Model sensitivity/recall is 0.69%


### Specificity
Specificity expresses the fraction of __negative__ labels correctly predicted over the total number of existing negative samples:

```
    specificity = TN / (TN + FP)
```

It can be calculated using the following code:

In [7]:
# Code for specificity
specificity = tn / (tn + fp)

# print result as a percentage
print(f"Model specificity is {specificity:.2f}%")

Model specificity is 0.95%


### Precision
Precision expresses the proportion of __correctly__ predicited positive samples over all positive predictions:

```
    precision = TP / (TP + FP)
```
In other words, it indicates how out of all positive predictions, how many are trully positive labels.

It can be calculated using the following code:

In [8]:
# Code for precision

precision = tp / (tp + fp)

# print result as a percentage
print(f"Model precision is {precision:.2f}%")

Model precision is 0.72%


### False positive rate
False positive rate or FPR, is the number of __incorrect__ positive predictions divided by the total number of negative samples:

```
    false_positive_rate = FP / (FP + TN)
```


In code:

In [9]:
# Code for false positive rate
false_positive_rate = fp / (fp + tn)

# print result as a percentage
print(f"Model false positive rate is {false_positive_rate:.2f}%")


Model false positive rate is 0.05%


Notice that the sum of `specificity` and `false positive rate` should always be equal to `1`.

## Conclusion

There are several different metrics that can help us evaluate the performance of a model, in the context of the quality of its predictions.

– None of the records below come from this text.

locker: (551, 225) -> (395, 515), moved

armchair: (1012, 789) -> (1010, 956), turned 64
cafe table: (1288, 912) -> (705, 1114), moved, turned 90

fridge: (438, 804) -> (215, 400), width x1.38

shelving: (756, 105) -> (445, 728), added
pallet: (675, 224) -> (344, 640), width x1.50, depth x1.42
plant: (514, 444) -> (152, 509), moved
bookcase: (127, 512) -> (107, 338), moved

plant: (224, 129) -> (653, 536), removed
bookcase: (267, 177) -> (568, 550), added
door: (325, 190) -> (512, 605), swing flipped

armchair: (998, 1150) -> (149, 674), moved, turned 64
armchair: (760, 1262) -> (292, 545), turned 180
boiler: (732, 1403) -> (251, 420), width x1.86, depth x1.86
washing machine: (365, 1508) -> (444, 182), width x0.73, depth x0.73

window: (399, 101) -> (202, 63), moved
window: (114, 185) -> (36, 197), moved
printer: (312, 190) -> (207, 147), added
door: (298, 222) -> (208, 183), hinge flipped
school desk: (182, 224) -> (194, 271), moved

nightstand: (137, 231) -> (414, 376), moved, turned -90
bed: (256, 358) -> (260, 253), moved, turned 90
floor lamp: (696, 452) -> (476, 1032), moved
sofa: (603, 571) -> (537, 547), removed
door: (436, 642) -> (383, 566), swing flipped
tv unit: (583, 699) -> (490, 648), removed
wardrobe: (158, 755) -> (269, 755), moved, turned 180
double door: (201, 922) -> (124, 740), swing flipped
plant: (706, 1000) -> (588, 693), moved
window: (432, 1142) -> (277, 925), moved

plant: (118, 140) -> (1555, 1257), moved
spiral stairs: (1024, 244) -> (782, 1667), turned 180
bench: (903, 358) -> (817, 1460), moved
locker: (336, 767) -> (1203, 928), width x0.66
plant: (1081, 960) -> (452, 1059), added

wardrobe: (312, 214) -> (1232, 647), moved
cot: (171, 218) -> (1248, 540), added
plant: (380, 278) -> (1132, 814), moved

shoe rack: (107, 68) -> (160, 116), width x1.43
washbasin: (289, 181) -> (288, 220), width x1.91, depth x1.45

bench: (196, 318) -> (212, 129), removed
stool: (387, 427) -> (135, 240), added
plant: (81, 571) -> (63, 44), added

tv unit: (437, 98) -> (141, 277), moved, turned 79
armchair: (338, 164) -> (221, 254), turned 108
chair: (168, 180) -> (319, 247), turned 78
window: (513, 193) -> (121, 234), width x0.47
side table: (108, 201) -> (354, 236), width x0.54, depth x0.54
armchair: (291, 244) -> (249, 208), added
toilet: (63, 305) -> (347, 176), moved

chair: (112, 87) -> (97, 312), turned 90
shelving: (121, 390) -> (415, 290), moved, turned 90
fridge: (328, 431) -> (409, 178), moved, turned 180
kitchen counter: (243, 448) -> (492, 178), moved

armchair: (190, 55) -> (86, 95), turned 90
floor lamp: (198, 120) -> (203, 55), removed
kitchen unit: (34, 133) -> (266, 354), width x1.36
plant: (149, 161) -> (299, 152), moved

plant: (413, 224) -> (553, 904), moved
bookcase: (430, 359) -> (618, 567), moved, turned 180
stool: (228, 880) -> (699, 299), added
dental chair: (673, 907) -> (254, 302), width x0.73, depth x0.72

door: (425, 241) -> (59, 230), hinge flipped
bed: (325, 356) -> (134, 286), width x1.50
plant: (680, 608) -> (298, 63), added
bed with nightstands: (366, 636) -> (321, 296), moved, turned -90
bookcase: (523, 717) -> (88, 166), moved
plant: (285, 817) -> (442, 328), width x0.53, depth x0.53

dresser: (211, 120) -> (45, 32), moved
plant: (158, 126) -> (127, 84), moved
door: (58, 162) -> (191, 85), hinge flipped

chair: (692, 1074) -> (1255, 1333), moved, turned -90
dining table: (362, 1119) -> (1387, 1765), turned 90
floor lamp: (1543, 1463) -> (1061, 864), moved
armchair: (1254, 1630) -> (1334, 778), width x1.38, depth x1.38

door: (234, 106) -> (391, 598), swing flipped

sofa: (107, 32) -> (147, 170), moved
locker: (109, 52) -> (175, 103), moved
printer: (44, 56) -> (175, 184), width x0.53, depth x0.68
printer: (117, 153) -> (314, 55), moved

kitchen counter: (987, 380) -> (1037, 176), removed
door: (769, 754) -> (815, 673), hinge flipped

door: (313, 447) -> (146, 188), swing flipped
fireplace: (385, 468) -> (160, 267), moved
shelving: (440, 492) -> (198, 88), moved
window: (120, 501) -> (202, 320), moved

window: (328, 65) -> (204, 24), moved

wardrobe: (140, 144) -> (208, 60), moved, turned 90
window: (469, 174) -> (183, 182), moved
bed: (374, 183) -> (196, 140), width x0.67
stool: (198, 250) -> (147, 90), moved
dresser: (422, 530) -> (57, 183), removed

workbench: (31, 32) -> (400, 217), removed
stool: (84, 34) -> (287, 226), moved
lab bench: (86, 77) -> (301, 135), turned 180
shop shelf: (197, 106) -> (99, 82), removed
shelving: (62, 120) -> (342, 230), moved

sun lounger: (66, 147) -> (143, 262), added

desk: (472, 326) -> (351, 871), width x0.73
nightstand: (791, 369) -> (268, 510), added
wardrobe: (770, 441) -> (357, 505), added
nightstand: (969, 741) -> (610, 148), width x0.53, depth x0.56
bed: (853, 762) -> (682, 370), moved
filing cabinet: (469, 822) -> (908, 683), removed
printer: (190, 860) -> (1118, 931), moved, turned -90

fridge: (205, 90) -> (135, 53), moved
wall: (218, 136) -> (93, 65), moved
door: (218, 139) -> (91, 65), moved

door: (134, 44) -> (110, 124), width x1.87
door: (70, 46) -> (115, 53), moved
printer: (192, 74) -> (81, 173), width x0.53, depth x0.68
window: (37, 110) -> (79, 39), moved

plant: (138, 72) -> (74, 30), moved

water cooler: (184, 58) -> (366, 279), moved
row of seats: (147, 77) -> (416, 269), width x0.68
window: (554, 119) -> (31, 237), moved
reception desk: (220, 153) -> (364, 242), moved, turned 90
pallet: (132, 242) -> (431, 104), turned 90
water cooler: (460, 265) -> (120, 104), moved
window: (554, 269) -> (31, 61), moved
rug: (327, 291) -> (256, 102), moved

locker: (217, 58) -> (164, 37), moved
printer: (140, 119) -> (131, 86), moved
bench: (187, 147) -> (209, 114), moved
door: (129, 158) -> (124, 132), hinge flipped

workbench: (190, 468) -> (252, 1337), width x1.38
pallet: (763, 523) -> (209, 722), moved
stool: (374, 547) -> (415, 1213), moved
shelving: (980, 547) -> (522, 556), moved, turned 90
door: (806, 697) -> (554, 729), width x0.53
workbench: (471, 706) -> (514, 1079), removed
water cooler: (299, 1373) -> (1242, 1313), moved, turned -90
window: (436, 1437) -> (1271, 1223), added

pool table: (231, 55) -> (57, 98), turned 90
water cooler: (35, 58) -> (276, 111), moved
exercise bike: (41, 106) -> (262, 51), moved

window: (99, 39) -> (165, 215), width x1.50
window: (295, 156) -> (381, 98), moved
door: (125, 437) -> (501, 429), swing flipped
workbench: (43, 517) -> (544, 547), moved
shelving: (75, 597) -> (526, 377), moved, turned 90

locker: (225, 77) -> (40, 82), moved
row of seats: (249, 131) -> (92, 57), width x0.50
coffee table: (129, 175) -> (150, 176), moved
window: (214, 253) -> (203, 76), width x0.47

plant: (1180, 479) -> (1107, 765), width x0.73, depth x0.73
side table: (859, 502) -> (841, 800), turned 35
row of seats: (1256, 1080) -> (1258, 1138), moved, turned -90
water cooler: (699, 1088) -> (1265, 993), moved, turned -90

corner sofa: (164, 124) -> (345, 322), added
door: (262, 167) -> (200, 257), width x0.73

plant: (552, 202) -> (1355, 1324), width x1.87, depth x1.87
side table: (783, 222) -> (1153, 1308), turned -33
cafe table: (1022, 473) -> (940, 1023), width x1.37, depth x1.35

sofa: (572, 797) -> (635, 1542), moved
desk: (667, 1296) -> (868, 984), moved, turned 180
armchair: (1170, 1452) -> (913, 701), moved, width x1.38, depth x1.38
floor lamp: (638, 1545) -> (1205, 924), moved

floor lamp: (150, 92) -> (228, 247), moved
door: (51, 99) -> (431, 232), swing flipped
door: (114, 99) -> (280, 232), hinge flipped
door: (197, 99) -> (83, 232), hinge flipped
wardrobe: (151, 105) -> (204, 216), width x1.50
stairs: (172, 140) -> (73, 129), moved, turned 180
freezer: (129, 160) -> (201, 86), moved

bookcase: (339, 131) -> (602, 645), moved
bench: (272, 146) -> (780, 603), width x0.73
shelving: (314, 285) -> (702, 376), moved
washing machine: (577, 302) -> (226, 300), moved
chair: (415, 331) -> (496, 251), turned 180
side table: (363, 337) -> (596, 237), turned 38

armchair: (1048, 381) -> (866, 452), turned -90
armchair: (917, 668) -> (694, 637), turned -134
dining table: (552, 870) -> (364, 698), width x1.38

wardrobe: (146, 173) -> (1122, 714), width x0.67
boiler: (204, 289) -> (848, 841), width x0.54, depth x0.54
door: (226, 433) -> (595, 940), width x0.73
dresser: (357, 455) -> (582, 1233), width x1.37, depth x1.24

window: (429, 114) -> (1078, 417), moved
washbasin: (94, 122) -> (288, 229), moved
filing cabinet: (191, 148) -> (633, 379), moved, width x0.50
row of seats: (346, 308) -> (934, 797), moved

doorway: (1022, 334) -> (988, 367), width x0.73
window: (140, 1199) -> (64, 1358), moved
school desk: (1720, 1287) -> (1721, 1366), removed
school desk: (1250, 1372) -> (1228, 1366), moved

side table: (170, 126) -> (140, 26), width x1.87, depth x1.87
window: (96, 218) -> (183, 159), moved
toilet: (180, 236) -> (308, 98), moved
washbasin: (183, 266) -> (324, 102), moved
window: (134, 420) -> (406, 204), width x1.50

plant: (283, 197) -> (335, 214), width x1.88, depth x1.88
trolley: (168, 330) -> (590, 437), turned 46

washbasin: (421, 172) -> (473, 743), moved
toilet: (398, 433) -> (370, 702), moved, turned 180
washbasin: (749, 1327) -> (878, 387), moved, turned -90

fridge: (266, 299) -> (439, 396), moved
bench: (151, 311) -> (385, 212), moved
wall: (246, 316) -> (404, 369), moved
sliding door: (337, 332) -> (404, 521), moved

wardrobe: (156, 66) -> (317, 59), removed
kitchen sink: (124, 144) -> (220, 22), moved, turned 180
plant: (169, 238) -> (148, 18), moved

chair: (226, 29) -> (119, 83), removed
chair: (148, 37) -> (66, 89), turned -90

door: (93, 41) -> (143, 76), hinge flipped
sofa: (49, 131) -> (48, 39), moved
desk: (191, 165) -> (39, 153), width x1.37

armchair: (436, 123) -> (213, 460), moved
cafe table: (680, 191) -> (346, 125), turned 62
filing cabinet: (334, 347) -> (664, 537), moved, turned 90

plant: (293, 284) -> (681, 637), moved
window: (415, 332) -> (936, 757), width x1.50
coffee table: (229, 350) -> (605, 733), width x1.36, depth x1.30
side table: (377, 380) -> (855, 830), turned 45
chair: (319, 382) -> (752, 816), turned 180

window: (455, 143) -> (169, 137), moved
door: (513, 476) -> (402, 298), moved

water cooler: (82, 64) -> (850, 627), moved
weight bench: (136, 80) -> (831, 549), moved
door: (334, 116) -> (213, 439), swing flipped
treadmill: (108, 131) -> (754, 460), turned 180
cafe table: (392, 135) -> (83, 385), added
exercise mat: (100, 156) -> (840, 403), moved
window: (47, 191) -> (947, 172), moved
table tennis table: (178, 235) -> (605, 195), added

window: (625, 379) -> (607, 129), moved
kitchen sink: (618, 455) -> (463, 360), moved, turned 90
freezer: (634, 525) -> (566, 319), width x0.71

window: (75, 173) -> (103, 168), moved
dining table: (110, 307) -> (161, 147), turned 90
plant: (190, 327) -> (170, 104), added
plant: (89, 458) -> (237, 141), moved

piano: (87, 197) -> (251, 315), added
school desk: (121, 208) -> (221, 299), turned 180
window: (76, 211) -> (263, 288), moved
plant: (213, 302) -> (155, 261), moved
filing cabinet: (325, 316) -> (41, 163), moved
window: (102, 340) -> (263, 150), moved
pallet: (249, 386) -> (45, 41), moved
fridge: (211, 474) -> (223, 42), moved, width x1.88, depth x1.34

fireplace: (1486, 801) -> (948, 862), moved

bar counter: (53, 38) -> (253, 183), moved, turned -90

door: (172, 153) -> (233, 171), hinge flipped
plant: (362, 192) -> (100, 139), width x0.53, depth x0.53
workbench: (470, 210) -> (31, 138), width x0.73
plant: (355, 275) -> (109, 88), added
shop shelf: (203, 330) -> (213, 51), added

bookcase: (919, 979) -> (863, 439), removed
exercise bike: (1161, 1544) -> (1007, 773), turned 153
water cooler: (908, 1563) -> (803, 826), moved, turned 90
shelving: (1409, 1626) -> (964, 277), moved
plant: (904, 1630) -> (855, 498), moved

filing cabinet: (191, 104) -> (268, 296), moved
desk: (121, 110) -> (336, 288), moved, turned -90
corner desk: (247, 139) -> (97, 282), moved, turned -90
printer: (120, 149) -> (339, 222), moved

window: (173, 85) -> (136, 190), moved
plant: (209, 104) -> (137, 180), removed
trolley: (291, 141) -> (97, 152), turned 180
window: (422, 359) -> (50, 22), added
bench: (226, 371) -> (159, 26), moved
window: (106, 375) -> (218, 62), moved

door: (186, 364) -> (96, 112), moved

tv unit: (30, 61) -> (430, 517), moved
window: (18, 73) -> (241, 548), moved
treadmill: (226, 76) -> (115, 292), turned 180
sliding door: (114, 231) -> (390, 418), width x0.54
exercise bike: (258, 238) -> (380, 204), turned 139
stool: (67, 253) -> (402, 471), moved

The choice of the most adequate metrics, however, is primarily a funciton of the data and the problem we are trying to solve.

## Summary

We covered the following topics in this unit:

* How to calculate the very basic measurements used in the evaluation of classification models: TP, FP, TN, FN.
* How to use the measurement aboves to calculate more meaningful metrics, such as:
    * Accuracy
    * Sensitivity/Recall
    * Specificity
    * Precision
    * False positive rate
* How the choice of metrics depends on the dataset and the problem we are trying to solve.